▶ **Stored entries**:
····················

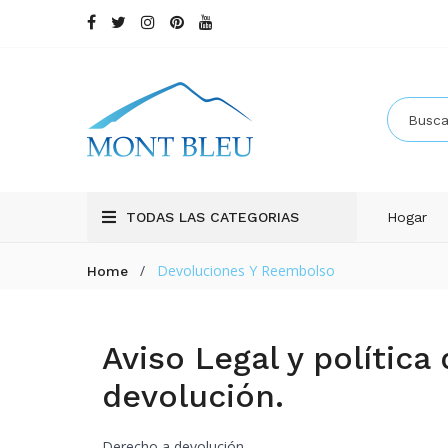
TODAS LAS CATEGORIAS
Hogar
/
Devoluciones Y Reembolso
Home
Aviso Legal y política
devolución.
Derecho a devolución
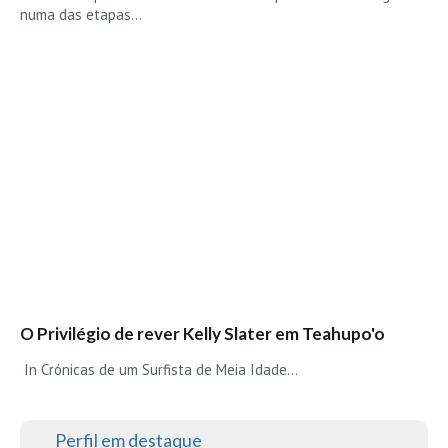
numa das etapas…
Seixal HD
BALI / INDONÉSIA
Bali - Kuta e Kuta Reef HD
Bali - Keramas HD
Bali - Uluwatu HD
Ver Todas
Entrevistas
Nacionais
Internacionais
Exclusivas
Perfil da semana
O Privilégio de rever Kelly Slater em Teahupo'o
Análises
In Crónicas de um Surfista de Meia Idade...
Podcast Pulsar do Surf
Opinião
Perfil em destaque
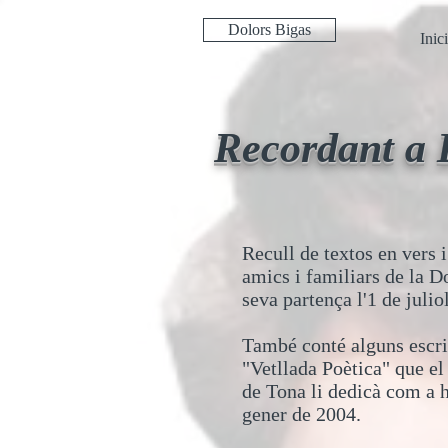
Dolors Bigas
Inici
Recordant a 
Recull de textos en vers i
amics i familiars de la D
seva partença l'1 de julio
També conté alguns escrit
"Vetllada Poètica" que el
de Tona li dedicà com a 
gener de 2004.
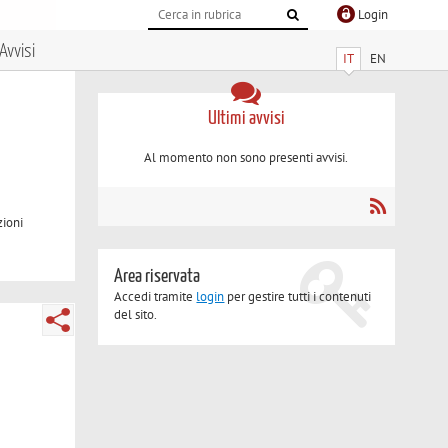
Login
Avvisi
IT
EN
Ultimi avvisi
Al momento non sono presenti avvisi.
zioni
Area riservata
Accedi tramite
login
per gestire tutti i contenuti
del sito.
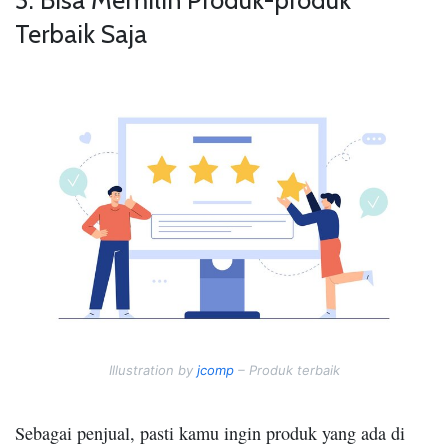
Terbaik Saja
Illustration by
jcomp
– Produk terbaik
Sebagai penjual, pasti kamu ingin produk yang ada di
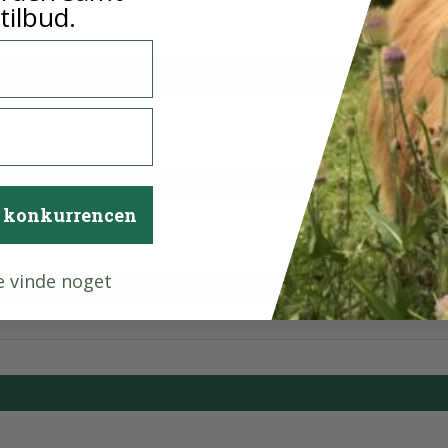
tilbud.
Vælg mulighe
g konkurrencen
ke vinde noget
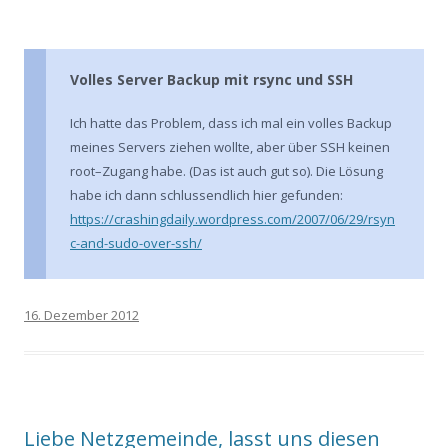
Volles Server Backup mit rsync und SSH
Ich hatte das Problem, dass ich mal ein volles Backup
meines Servers ziehen wollte, aber über SSH keinen
root–Zugang habe. (Das ist auch gut so). Die Lösung
habe ich dann schlussendlich hier gefunden:
https://crashingdaily.wordpress.com/2007/06/29/rsyn
c-and-sudo-over-ssh/
16. Dezember 2012
Liebe Netzgemeinde, lasst uns diesen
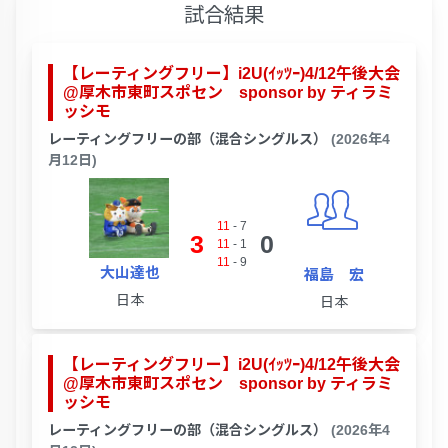
試合結果
【レーティングフリー】i2U(ｲｯﾂｰ)4/12午後大会
@厚木市東町スポセン sponsor by ティラミ
ッシモ
レーティングフリーの部（混合シングルス）
(2026年4
月12日)
11
-
7
3
0
11
-
1
11
-
9
大山達也
福島 宏
日本
日本
【レーティングフリー】i2U(ｲｯﾂｰ)4/12午後大会
@厚木市東町スポセン sponsor by ティラミ
ッシモ
レーティングフリーの部（混合シングルス）
(2026年4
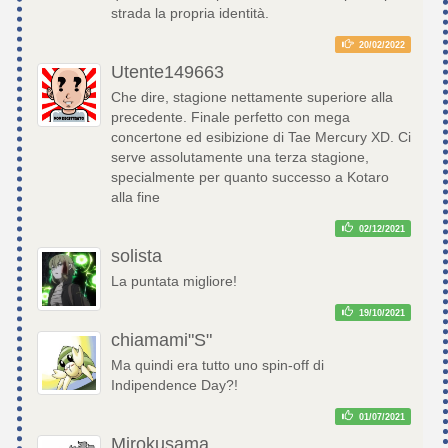
strada la propria identità.
20/02/2022
Utente149663
Che dire, stagione nettamente superiore alla
precedente. Finale perfetto con mega
concertone ed esibizione di Tae Mercury XD. Ci
serve assolutamente una terza stagione,
specialmente per quanto successo a Kotaro
alla fine
02/12/2021
solista
La puntata migliore!
19/10/2021
chiamami"S"
Ma quindi era tutto uno spin-off di
Indipendence Day?!
01/07/2021
Mirokusama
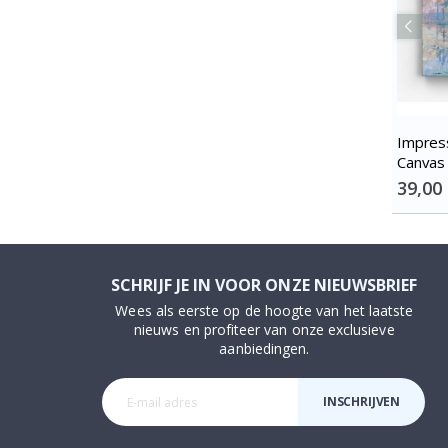
Impres
Canvas
Special
39,00
Price
SCHRIJF JE IN VOOR ONZE NIEUWSBRIEF
Wees als eerste op de hoogte van het laatste
nieuws en profiteer van onze exclusieve
aanbiedingen.
INSCHRIJVEN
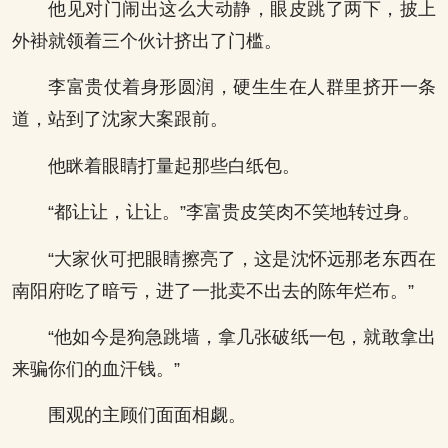
他见对门闹出这么大动静，眼皮跳了两下，披上
外褂就领着三个伙计挤出了门槛。
李富贵仗着身形圆润，硬生生在人群里挤开一条
道，站到了沈家大案跟前。
他眯着眼睛打量起那些白纸包。
“都让让，让让。”李富贵皮笑肉不笑地转过身。
“大家伙可把眼睛擦亮了，这是沈怀远那老东西在
南阳府吃了暗亏，进了一批卖不出去的陈年烂布。”
“他如今是狗急跳墙，拿几张破纸一包，就敢拿出
来骗你们的血汗钱。”
围观的主顾们面面相觑。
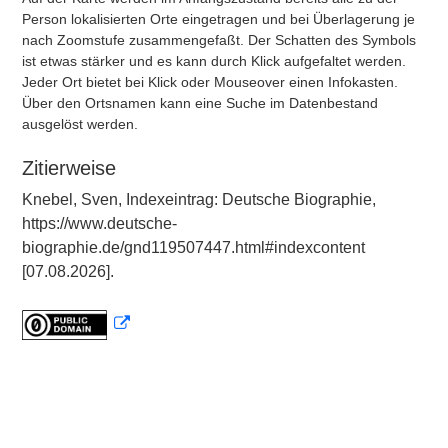
Person lokalisierten Orte eingetragen und bei Überlagerung je
nach Zoomstufe zusammengefaßt. Der Schatten des Symbols
ist etwas stärker und es kann durch Klick aufgefaltet werden.
Jeder Ort bietet bei Klick oder Mouseover einen Infokasten.
Über den Ortsnamen kann eine Suche im Datenbestand
ausgelöst werden.
Zitierweise
Knebel, Sven, Indexeintrag: Deutsche Biographie,
https://www.deutsche-
biographie.de/gnd119507447.html#indexcontent
[07.08.2026].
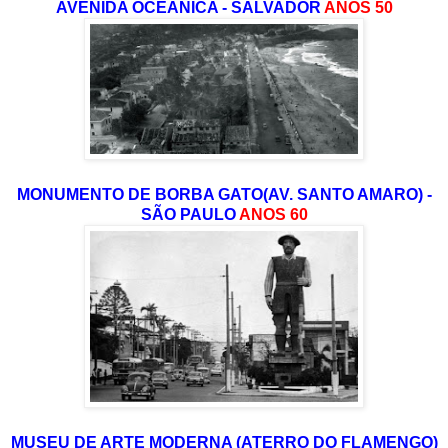
AVENIDA OCEÂNICA - SALVADOR
ANOS 50
MONUMENTO DE BORBA GATO(AV. SANTO AMARO) -
SÃO PAULO
ANOS 60
MUSEU DE ARTE MODERNA (ATERRO DO FLAMENGO)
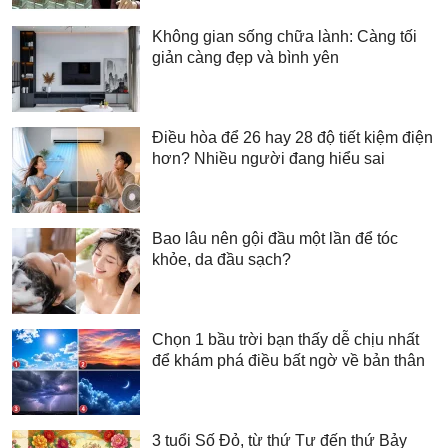
Không gian sống chữa lành: Càng tối
giản càng đẹp và bình yên
Điều hòa để 26 hay 28 độ tiết kiệm điện
hơn? Nhiều người đang hiểu sai
Bao lâu nên gội đầu một lần để tóc
khỏe, da đầu sạch?
Chọn 1 bầu trời bạn thấy dễ chịu nhất
để khám phá điều bất ngờ về bản thân
3 tuổi Số Đỏ, từ thứ Tư đến thứ Bảy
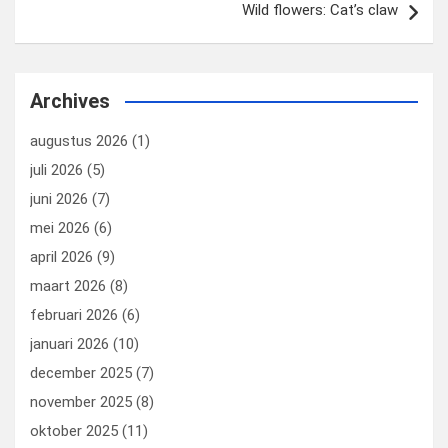
Wild flowers: Cat’s claw
Archives
augustus 2026
(1)
juli 2026
(5)
juni 2026
(7)
mei 2026
(6)
april 2026
(9)
maart 2026
(8)
februari 2026
(6)
januari 2026
(10)
december 2025
(7)
november 2025
(8)
oktober 2025
(11)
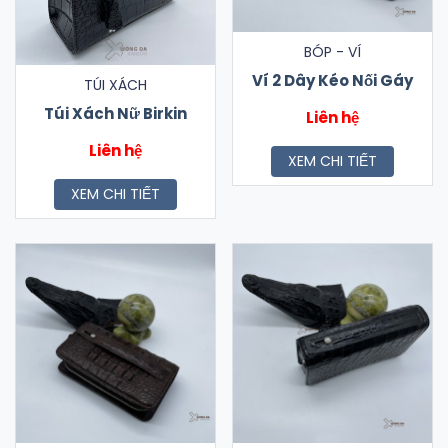
BÓP - VÍ
Ví 2 Dây Kéo Nối Gáy
TÚI XÁCH
Túi Xách Nữ Birkin
Liên hệ
Liên hệ
XEM CHI TIẾT
XEM CHI TIẾT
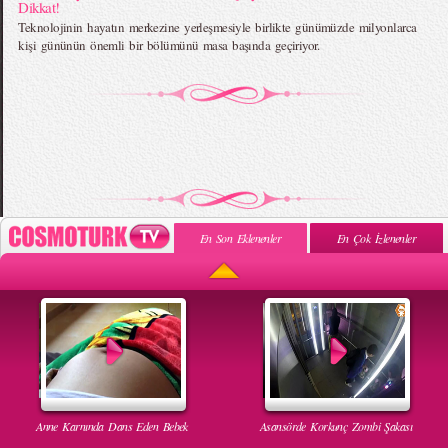
Dikkat!
Teknolojinin hayatın merkezine yerleşmesiyle birlikte günümüzde milyonlarca
kişi gününün önemli bir bölümünü masa başında geçiriyor.
En Son Eklenenler
En Çok İzlenenler
Anne Karnında Dans Eden Bebek
Asansörde Korkunç Zombi Şakası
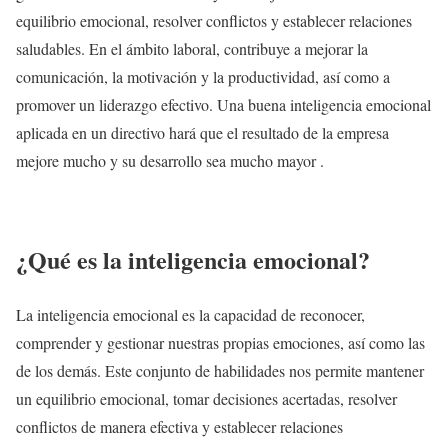
equilibrio emocional, resolver conflictos y establecer relaciones
saludables. En el ámbito laboral, contribuye a mejorar la
comunicación, la motivación y la productividad, así como a
promover un liderazgo efectivo. Una buena inteligencia emocional
aplicada en un directivo hará que el resultado de la empresa
mejore mucho y su desarrollo sea mucho mayor .
¿Qué es la inteligencia emocional?
La inteligencia emocional es la capacidad de reconocer,
comprender y gestionar nuestras propias emociones, así como las
de los demás. Este conjunto de habilidades nos permite mantener
un equilibrio emocional, tomar decisiones acertadas, resolver
conflictos de manera efectiva y establecer relaciones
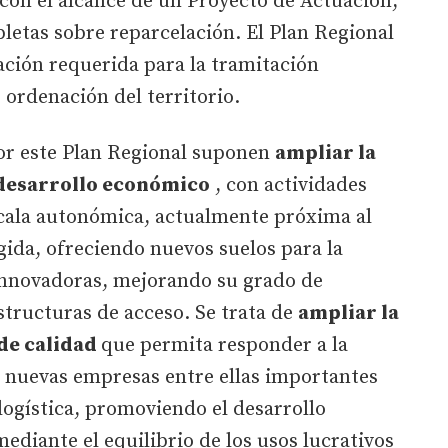
con el alcance de un Proyecto de Actuación,
letas sobre reparcelación. El Plan Regional
ción requerida para la tramitación
ordenación del territorio.
or este Plan Regional suponen
ampliar la
 desarrollo económico
, con actividades
escala autonómica, actualmente próxima al
gida, ofreciendo nuevos suelos para la
innovadoras, mejorando su grado de
structuras de acceso. Se trata de
ampliar la
 de calidad
que permita responder a la
 nuevas empresas entre ellas importantes
logística, promoviendo el desarrollo
ediante el equilibrio de los usos lucrativos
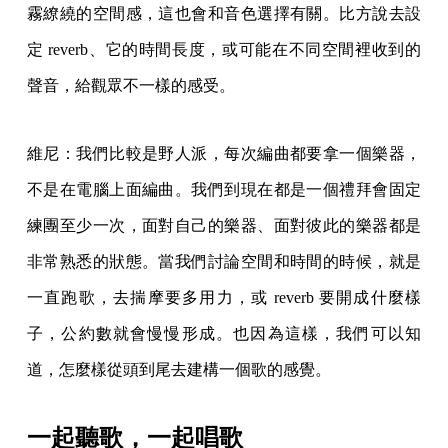
霧繚繞的空間感，這也會和音色選擇有關。比方說去設
定 reverb、它的時間長度，或可能在不同空間裡收到的
聲音，給觀眾不一樣的感受。
維尼：我們比較是野人派，每次編曲都要拿一個樂器，
不是在電腦上面編曲。我們到現在都是一個禮拜會固定
練團至少一次，面對自己的樂器、面對彼此的樂器都是
非常熟悉的狀態。當我們討論空間和時間的時候，就是
一直跑歌，去揣摩要多用力，或 reverb 要開成什麼樣
子，公約數就會慢慢形成。也因為這樣，我們可以知
道，怎麼樣從頭到尾去建構一個歌的感覺。
一起聽歌，一起唱歌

····················

▶ **INSTRUCTIONS FOR THE TASK**:
Nothing but the records above, exact and without pictures, should appear in the answer.

▶ **WRITTEN RESPONSE**:
TODAS LAS CATEGORIAS
Hogar
/
Devoluciones Y Reembolso
Home
Aviso Legal y política
devolución.
Derecho a devolución
numa das etapas…
Seixal HD
BALI / INDONÉSIA
Bali - Kuta e Kuta Reef HD
Bali - Keramas HD
Bali - Uluwatu HD
Ver Todas
Entrevistas
Nacionais
Internacionais
Exclusivas
Perfil da semana
O Privilégio de rever Kelly Slater em Teahupo'o
Análises
In Crónicas de um Surfista de Meia Idade...
Podcast Pulsar do Surf
Opinião
Perfil em destaque
Dolors Bigas
Inici
Recordant a 
Recull de textos en vers i
amics i familiars de la D
seva partença l'1 de julio
També conté alguns escrit
"Vetllada Poètica" que el
de Tona li dedicà com a 
gener de 2004.
Login
Avvisi
IT
EN
Ultimi avvisi
Al momento non sono presenti avvisi.
zioni
Area riservata
Accedi tramite
login
per gestire tutti i contenuti
del sito.
Terbaik Saja
Illustration by
jcomp
– Produk terbaik
Sebagai penjual, pasti kamu ingin produk yang ada di
tilbud.
Vælg mulighe
g konkurrencen
ke vinde noget
Volles Server Backup mit rsync und SSH
Ich hatte das Problem, dass ich mal ein volles Backup
meines Servers ziehen wollte, aber über SSH keinen
root–Zugang habe. (Das ist auch gut so). Die Lösung
habe ich dann schlussendlich hier gefunden:
https://crashingdaily.wordpress.com/2007/06/29/rsyn
c-and-sudo-over-ssh/
16. Dezember 2012
Liebe Netzgemeinde, lasst uns diesen
試合結果
【レーティングフリー】i2U(ｲｯﾂｰ)4/12午後大会
@厚木市東町スポセン sponsor by ティラミ
ッシモ
レーティングフリーの部（混合シングルス）
(2026年4
月12日)
11
-
7
3
0
11
-
1
11
-
9
大山達也
福島 宏
日本
日本
【レーティングフリー】i2U(ｲｯﾂｰ)4/12午後大会
@厚木市東町スポセン sponsor by ティラミ
ッシモ
レーティングフリーの部（混合シングルス）
(2026年4
strada la propria identità.
20/02/2022
Utente149663
Che dire, stagione nettamente superiore alla
precedente. Finale perfetto con mega
concertone ed esibizione di Tae Mercury XD. Ci
serve assolutamente una terza stagione,
specialmente per quanto successo a Kotaro
alla fine
02/12/2021
solista
La puntata migliore!
19/10/2021
chiamami"S"
Ma quindi era tutto uno spin-off di
Indipendence Day?!
01/07/2021
Mirokusama
Impres
Canvas
Special
39,00
Price
SCHRIJF JE IN VOOR ONZE NIEUWSBRIEF
Wees als eerste op de hoogte van het laatste
nieuws en profiteer van onze exclusieve
aanbiedingen.
INSCHRIJVEN
他见对门闹出这么大动静，眼皮跳了两下，披上
外褂就领着三个伙计挤出了门槛。
李富贵仗着身形圆润，硬生生在人群里挤开一条
道，站到了沈家大案跟前。
他眯着眼睛打量起那些白纸包。
“都让让，让让。”李富贵皮笑肉不笑地转过身。
“大家伙可把眼睛擦亮了，这是沈怀远那老东西在
南阳府吃了暗亏，进了一批卖不出去的陈年烂布。”
“他如今是狗急跳墙，拿几张破纸一包，就敢拿出
来骗你们的血汗钱。”
围观的主顾们面面相觑。
Person lokalisierten Orte eingetragen und bei Überlagerung je
nach Zoomstufe zusammengefaßt. Der Schatten des Symbols
ist etwas stärker und es kann durch Klick aufgefaltet werden.
Jeder Ort bietet bei Klick oder Mouseover einen Infokasten.
Über den Ortsnamen kann eine Suche im Datenbestand
ausgelöst werden.
Zitierweise
Knebel, Sven, Indexeintrag: Deutsche Biographie,
https://www.deutsche-
biographie.de/gnd119507447.html#indexcontent
[07.08.2026].
AVENIDA OCEÂNICA - SALVADOR
ANOS 50
MONUMENTO DE BORBA GATO(AV. SANTO AMARO) -
SÃO PAULO
ANOS 60
MUSEU DE ARTE MODERNA (ATERRO DO FLAMENGO)
Không gian sống chữa lành: Càng tối
giản càng đẹp và bình yên
Điều hòa để 26 hay 28 độ tiết kiệm điện
hơn? Nhiều người đang hiểu sai
Bao lâu nên gội đầu một lần để tóc
khỏe, da đầu sạch?
Chọn 1 bầu trời bạn thấy dễ chịu nhất
để khám phá điều bất ngờ về bản thân
3 tuổi Số Đỏ, từ thứ Tư đến thứ Bảy
Wild flowers: Cat’s claw
Archives
augustus 2026
(1)
juli 2026
(5)
juni 2026
(7)
mei 2026
(6)
april 2026
(9)
maart 2026
(8)
februari 2026
(6)
januari 2026
(10)
december 2025
(7)
november 2025
(8)
oktober 2025
(11)
BÓP - VÍ
Ví 2 Dây Kéo Nối Gáy
TÚI XÁCH
Túi Xách Nữ Birkin
Liên hệ
Liên hệ
XEM CHI TIẾT
XEM CHI TIẾT
Dikkat!
Teknolojinin hayatın merkezine yerleşmesiyle birlikte günümüzde milyonlarca
kişi gününün önemli bir bölümünü masa başında geçiriyor.
En Son Eklenenler
En Çok İzlenenler
Anne Karnında Dans Eden Bebek
Asansörde Korkunç Zombi Şakası
equilibrio emocional, resolver conflictos y establecer relaciones
saludables. En el ámbito laboral, contribuye a mejorar la
comunicación, la motivación y la productividad, así como a
promover un liderazgo efectivo. Una buena inteligencia emocional
aplicada en un directivo hará que el resultado de la empresa
mejore mucho y su desarrollo sea mucho mayor .
¿Qué es la inteligencia emocional?
La inteligencia emocional es la capacidad de reconocer,
comprender y gestionar nuestras propias emociones, así como las
de los demás. Este conjunto de habilidades nos permite mantener
un equilibrio emocional, tomar decisiones acertadas, resolver
conflictos de manera efectiva y establecer relaciones
con el alcance de un Proyecto de Actuación,
letas sobre reparcelación. El Plan Regional
ción requerida para la tramitación
ordenación del territorio.
or este Plan Regional suponen
ampliar la
 desarrollo económico
, con actividades
escala autonómica, actualmente próxima al
gida, ofreciendo nuevos suelos para la
innovadoras, mejorando su grado de
structuras de acceso. Se trata de
ampliar la
 de calidad
que permita responder a la
 nuevas empresas entre ellas importantes
logística, promoviendo el desarrollo
ediante el equilibrio de los usos lucrativos
霧繚繞的空間感，這也會和音色選擇有關。比方說去設
定 reverb、它的時間長度，或可能在不同空間裡收到的
聲音，給觀眾不一樣的感受。
維尼：我們比較是野人派，每次編曲都要拿一個樂器，
不是在電腦上面編曲。我們到現在都是一個禮拜會固定
練團至少一次，面對自己的樂器、面對彼此的樂器都是
非常熟悉的狀態。當我們討論空間和時間的時候，就是
一直跑歌，去揣摩要多用力，或 reverb 要開成什麼樣
子，公約數就會慢慢形成。也因為這樣，我們可以知
道，怎麼樣從頭到尾去建構一個歌的感覺。
一起聽歌，一起唱歌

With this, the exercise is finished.